Scan the entries for lines containing the string "Baranowski". Reply with how many there are, and nothing else.

Data shown below:

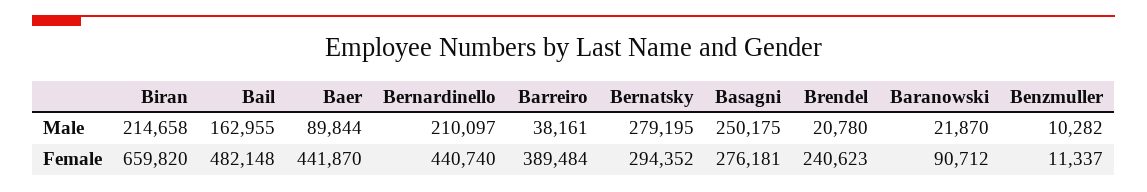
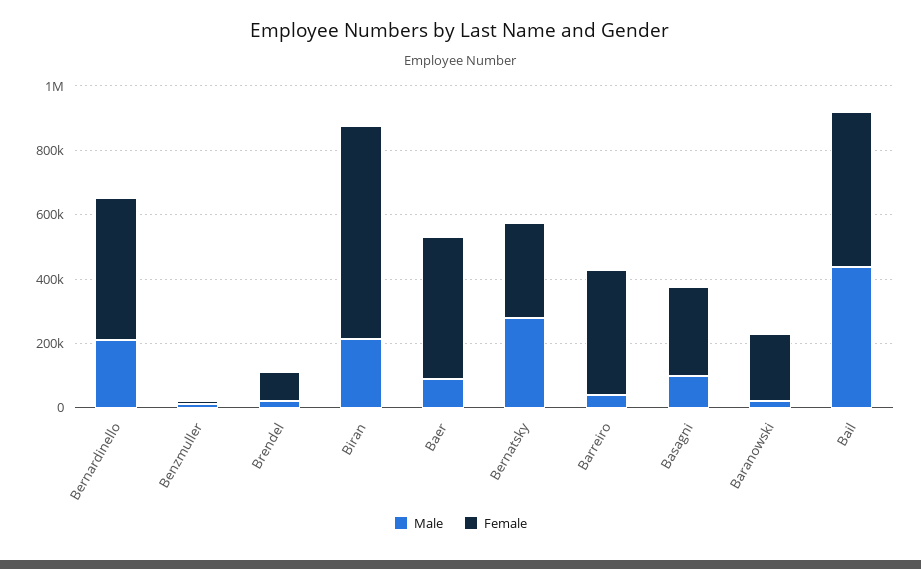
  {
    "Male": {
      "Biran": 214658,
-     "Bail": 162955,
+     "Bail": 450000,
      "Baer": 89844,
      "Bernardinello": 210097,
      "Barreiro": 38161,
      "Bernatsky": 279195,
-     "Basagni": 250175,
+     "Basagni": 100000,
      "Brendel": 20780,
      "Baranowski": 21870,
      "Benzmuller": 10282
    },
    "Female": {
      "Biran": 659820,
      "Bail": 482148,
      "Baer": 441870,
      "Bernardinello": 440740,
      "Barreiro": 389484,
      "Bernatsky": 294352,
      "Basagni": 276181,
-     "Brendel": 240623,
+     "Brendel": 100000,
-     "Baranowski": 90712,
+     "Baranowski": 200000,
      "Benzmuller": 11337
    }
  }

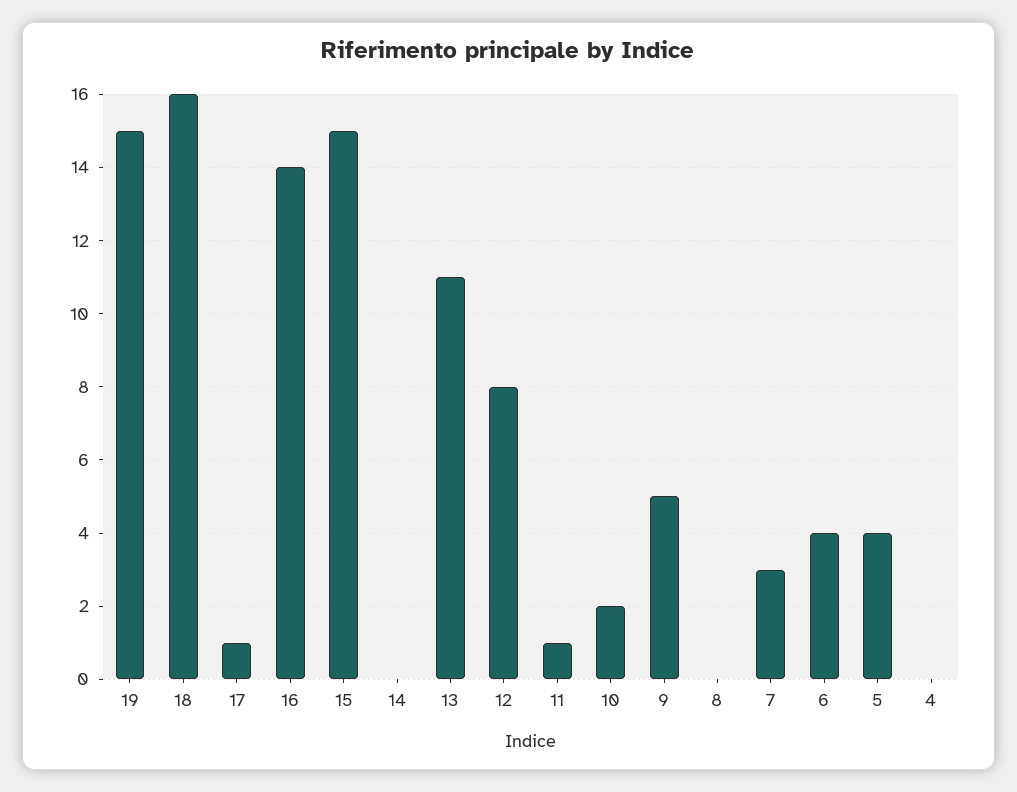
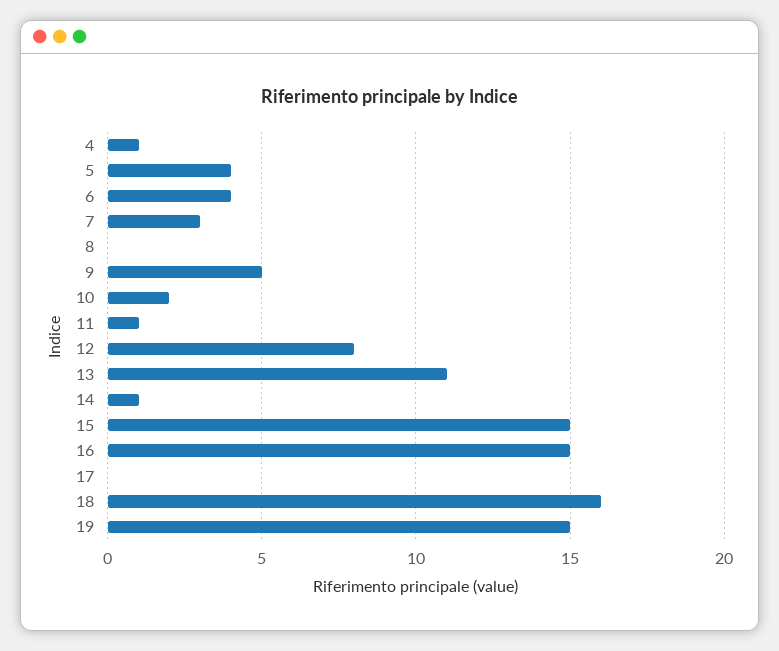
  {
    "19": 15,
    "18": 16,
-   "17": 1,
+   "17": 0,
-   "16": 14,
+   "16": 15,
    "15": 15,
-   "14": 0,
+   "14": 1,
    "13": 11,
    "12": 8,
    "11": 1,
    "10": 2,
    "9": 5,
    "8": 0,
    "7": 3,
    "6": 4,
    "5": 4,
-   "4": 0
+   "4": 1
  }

End of Data shown.

__Answer to the exercise__:
3